Email Security Trends: Attacks Executed via Email by Industry
The primary focus of these bad actors lies in gaining access to the user’s financial resources and leveraging their relationships with individuals in positions of authority. Financial institutions, known repositories of wealth, become an obvious target but other valuable targets include Software as a Service (SaaS) providers and webmail platforms. By gaining access to these systems, attackers can exploit sensitive information and disrupt operations. Another avenue exploited by threat actors is social media platforms, which offer a treasure trove of personal data that can be carefully analyzed and utilized to craft sophisticated spear phishing and whaling attacks. Through these carefully orchestrated campaigns, attackers tailor their deceptive tactics to exploit specific individuals or roles, leveraging the wealth of information available on social media platforms.
Top Imitated Brands in Email Attacks
These brands resonate with us on a daily basis, playing integral roles in our routines. Cyber threat actors therefore often exploit the trust and relationships forged between their brands and their customers as a persuasive tool, luring unsuspecting individuals into clicking on malicious links without exercising due caution.
Impact of ChatGPT on Phishing Attacks and Email Security Trends
The media and industry have been engaged in extensive discussions about the capabilities and potential risks of AI, particularly in the context of ChatGPT. As with any powerful tool, its impact can be harnessed for both positive and negative purposes, depending on the intentions of the individual operating it. While ChatGPT holds tremendous promise for the future, its current capabilities are still in the early stages of development.
There have been reports of individuals claiming to have manipulated ChatGPT into writing malware, but these claims remain unsubstantiated and lack conclusive evidence. However, what has been observed is threat actors utilizing ChatGPT to enhance their phishing techniques. ChatGPT’s language skills surpass those of a non-native speaker, enabling threat actors to craft phishing emails that appear more convincing. For instance, if you receive a phishing email with improper grammar or slang, it is easier to identify it as fraudulent. However, with the assistance of AI, these threat actors can refine their language skills, making it increasingly challenging to distinguish between genuine and malicious communications.

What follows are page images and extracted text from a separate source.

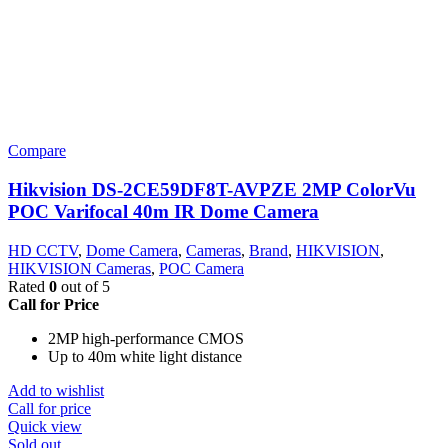
Compare
Hikvision DS-2CE59DF8T-AVPZE 2MP ColorVu
POC Varifocal 40m IR Dome Camera
HD CCTV
,
Dome Camera
,
Cameras
,
Brand
,
HIKVISION
,
HIKVISION Cameras
,
POC Camera
Rated
0
out of 5
Call for Price
2MP high-performance CMOS
Up to 40m white light distance
Add to wishlist
Call for price
Quick view
Sold out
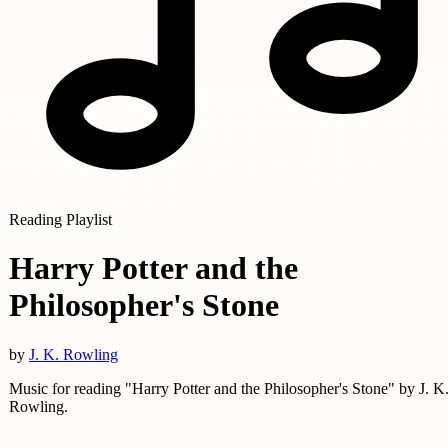
Reading Playlist
Harry Potter and the
Philosopher's Stone
by
J. K. Rowling
Music for reading "Harry Potter and the Philosopher's Stone" by J. K
Rowling.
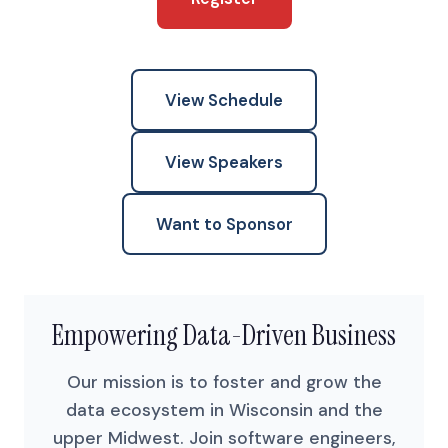
View Schedule
View Speakers
Want to Sponsor
Empowering Data-Driven Business
Our mission is to foster and grow the
data ecosystem in Wisconsin and the
upper Midwest. Join software engineers,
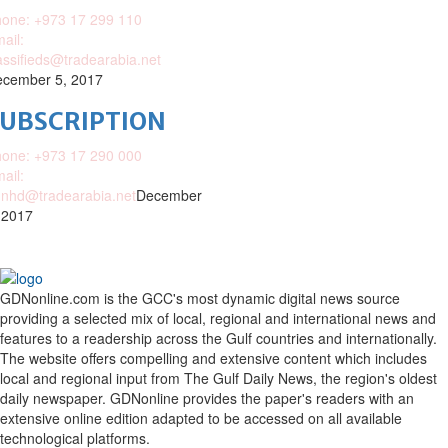
one: +973 17 299 110
ail:
assifieds@tradearabia.net
cember 5, 2017
SUBSCRIPTION
one: +973 17 290 000
ail:
nhd@tradearabia.net
December
 2017
GDNonline.com is the GCC's most dynamic digital news source
providing a selected mix of local, regional and international news and
features to a readership across the Gulf countries and internationally.
The website offers compelling and extensive content which includes
local and regional input from The Gulf Daily News, the region's oldest
daily newspaper. GDNonline provides the paper's readers with an
extensive online edition adapted to be accessed on all available
technological platforms.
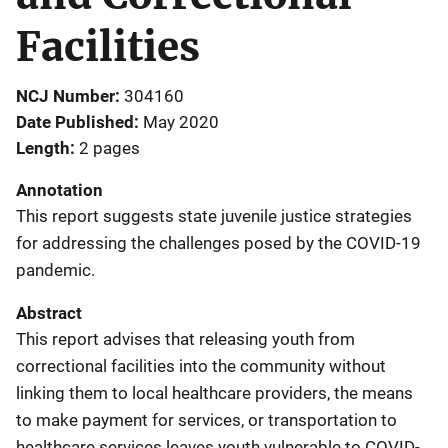
Facilities
NCJ Number
304160
Date Published
May 2020
Length
2 pages
Annotation
This report suggests state juvenile justice strategies
for addressing the challenges posed by the COVID-19
pandemic.
Abstract
This report advises that releasing youth from
correctional facilities into the community without
linking them to local healthcare providers, the means
to make payment for services, or transportation to
healthcare services leaves youth vulnerable to COVID-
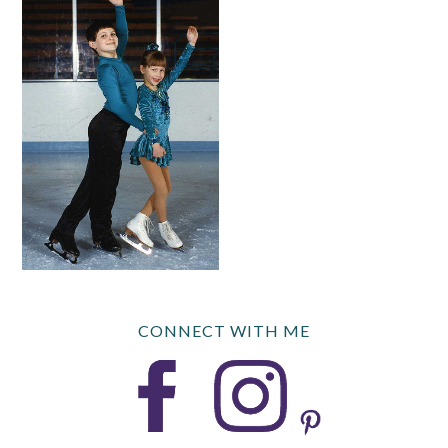
CONNECT WITH ME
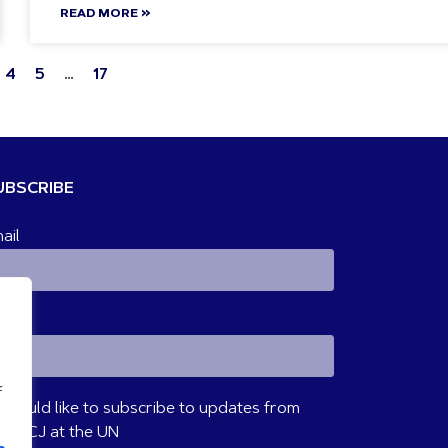
READ MORE »
4
5
…
17
UBSCRIBE
ail
ame
f
I would like to subscribe to updates from
VM/CJ at the UN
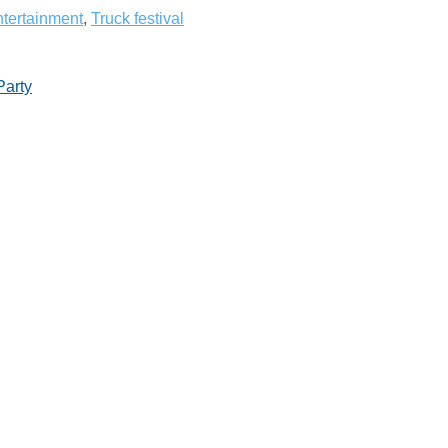
tertainment
,
Truck festival
Party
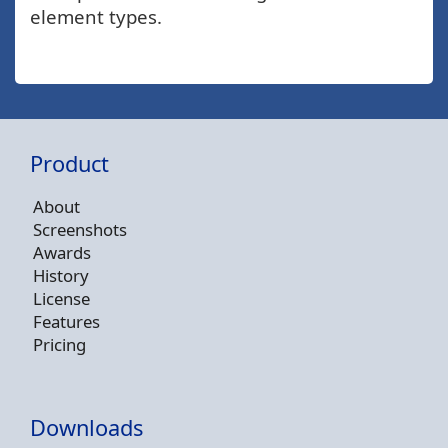
element types.
Product
About
Screenshots
Awards
History
License
Features
Pricing
Downloads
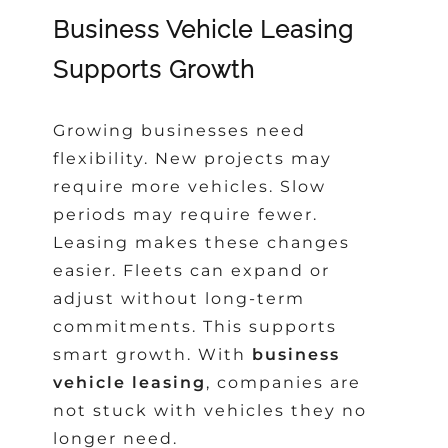
Business Vehicle Leasing
Supports Growth
Growing businesses need
flexibility. New projects may
require more vehicles. Slow
periods may require fewer.
Leasing makes these changes
easier. Fleets can expand or
adjust without long-term
commitments. This supports
smart growth. With
business
vehicle leasing
, companies are
not stuck with vehicles they no
longer need.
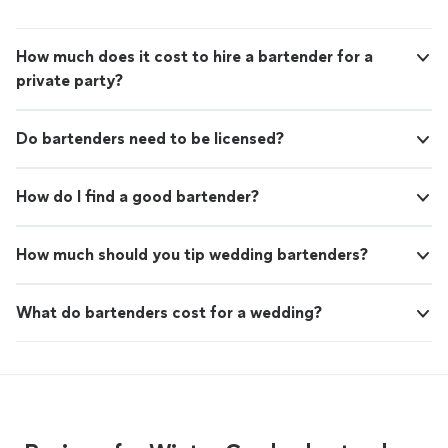
How much does it cost to hire a bartender for a
private party?
Do bartenders need to be licensed?
How do I find a good bartender?
How much should you tip wedding bartenders?
What do bartenders cost for a wedding?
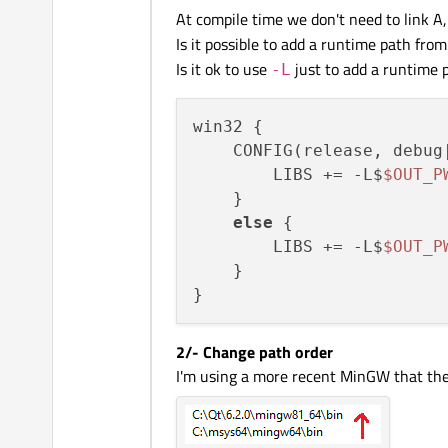
At compile time we don't need to link A
Is it possible to add a runtime path from 
Is it ok to use
just to add a runtime p
-L
win32 {

    CONFIG(release, debug|
        LIBS += -L$
$OUT_P
    }

else
 {

        LIBS += -L$
$OUT_P
    }

2/- Change path order
I'm using a more recent MinGW that the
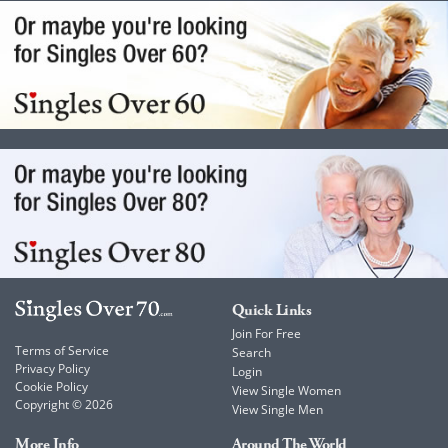
Quick Links
Join For Free
Terms of Service
Search
Privacy Policy
Login
Cookie Policy
View Single Women
Copyright © 2026
View Single Men
More Info
Around The World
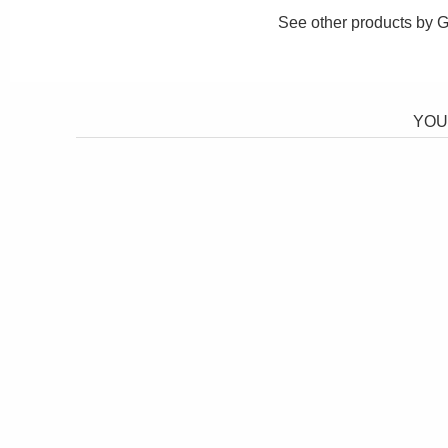
See other products by
G
YOU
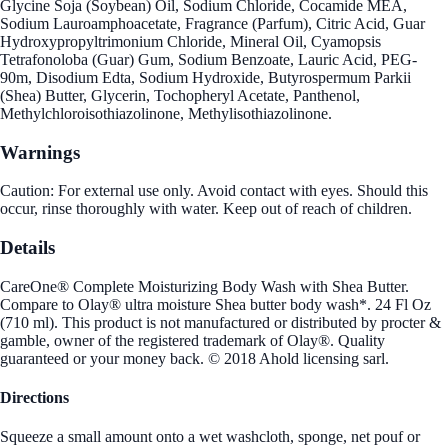
Glycine Soja (Soybean) Oil, Sodium Chloride, Cocamide MEA,
Sodium Lauroamphoacetate, Fragrance (Parfum), Citric Acid, Guar
Hydroxypropyltrimonium Chloride, Mineral Oil, Cyamopsis
Tetrafonoloba (Guar) Gum, Sodium Benzoate, Lauric Acid, PEG-
90m, Disodium Edta, Sodium Hydroxide, Butyrospermum Parkii
(Shea) Butter, Glycerin, Tochopheryl Acetate, Panthenol,
Methylchloroisothiazolinone, Methylisothiazolinone.
Warnings
Caution: For external use only. Avoid contact with eyes. Should this
occur, rinse thoroughly with water. Keep out of reach of children.
Details
CareOne® Complete Moisturizing Body Wash with Shea Butter.
Compare to Olay® ultra moisture Shea butter body wash*. 24 Fl Oz
(710 ml). This product is not manufactured or distributed by procter &
gamble, owner of the registered trademark of Olay®. Quality
guaranteed or your money back. © 2018 Ahold licensing sarl.
Directions
Squeeze a small amount onto a wet washcloth, sponge, net pouf or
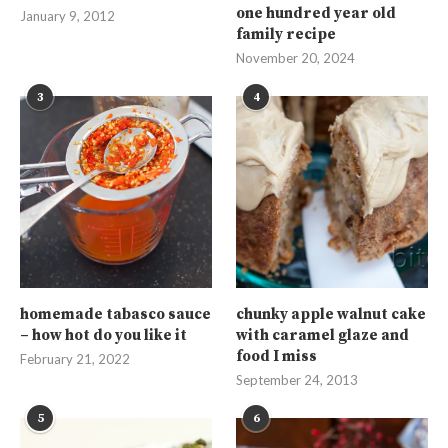
one hundred year old
January 9, 2012
family recipe
November 20, 2024
3
4
homemade tabasco sauce
chunky apple walnut cake
– how hot do you like it
with caramel glaze and
food I miss
February 21, 2022
September 24, 2013
5
6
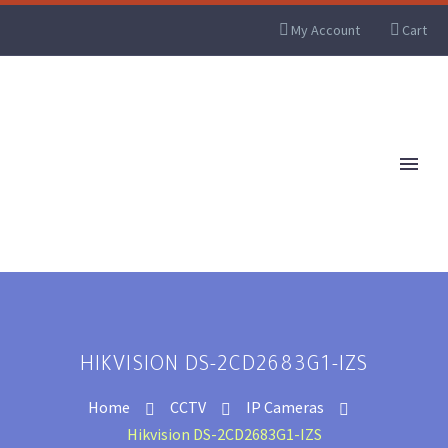
My Account
Cart
HIKVISION DS-2CD2683G1-IZS
Home
CCTV
IP Cameras
Hikvision DS-2CD2683G1-IZS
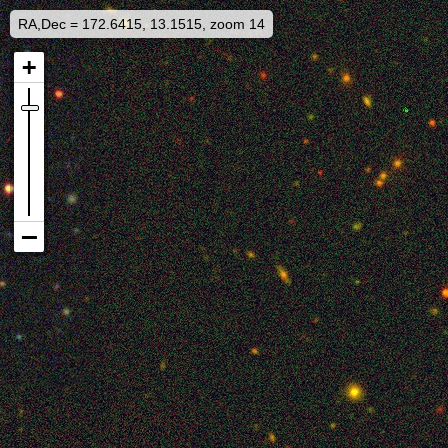
RA,Dec = 172.6415, 13.1515, zoom 14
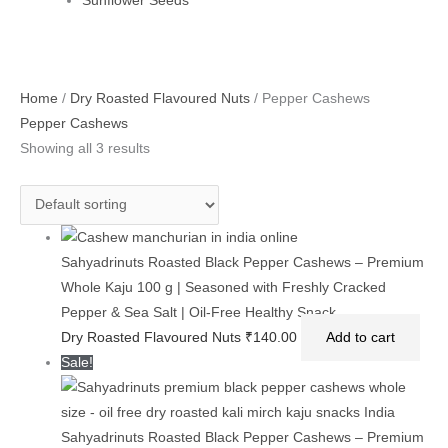
Sunflower Seeds
Original
Current
Home
/
Dry Roasted Flavoured Nuts
/ Pepper Cashews
price
price
Pepper Cashews
was:
is:
Showing all 3 results
₹425.00.
₹320.00.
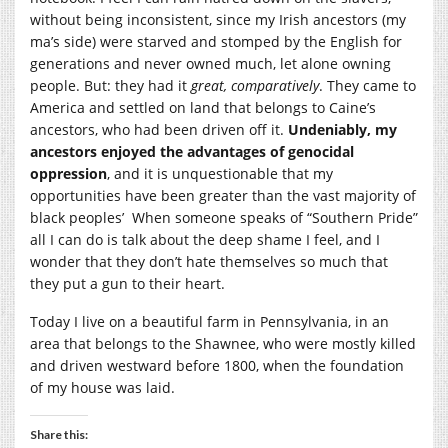
without being inconsistent, since my Irish ancestors (my
ma’s side) were starved and stomped by the English for
generations and never owned much, let alone owning
people. But: they had it
great, comparatively
. They came to
America and settled on land that belongs to Caine’s
ancestors, who had been driven off it.
Undeniably, my
ancestors enjoyed the advantages of genocidal
oppression
, and it is unquestionable that my
opportunities have been greater than the vast majority of
black peoples’ When someone speaks of “Southern Pride”
all I can do is talk about the deep shame I feel, and I
wonder that they don’t hate themselves so much that
they put a gun to their heart.
Today I live on a beautiful farm in Pennsylvania, in an
area that belongs to the Shawnee, who were mostly killed
and driven westward before 1800, when the foundation
of my house was laid.
Share this:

Moreover, ChatGPT has the capability to automatically gather personal data from various online sources. Previously, malicious actors had to manually scrape together information from individual accounts. However, with the aid of AI, they can streamline this process, leveraging the technology to extract relevant details more efficiently. By accumulating a wealth of personal information, these perpetrators can then impersonate trusted sources with personalized verbiage, deceiving recipients into clicking on malicious links. This is particularly alarming considering the potential consequences for individuals who possess access to financial systems or hold positions of authority.
In conclusion, in an increasingly email-reliant world, cyber threats exploit vulnerabilities in communication by employing various phishing techniques and leveraging AI-powered tools like ChatGPT to create more convincing and personalized attacks, necessitating heightened cybersecurity measures to protect against these evolving dangers. It is vital that cyber insurance professionals understand these trends and mitigation techniques so that they can better advise their insureds and limit carrier cyber risk exposure.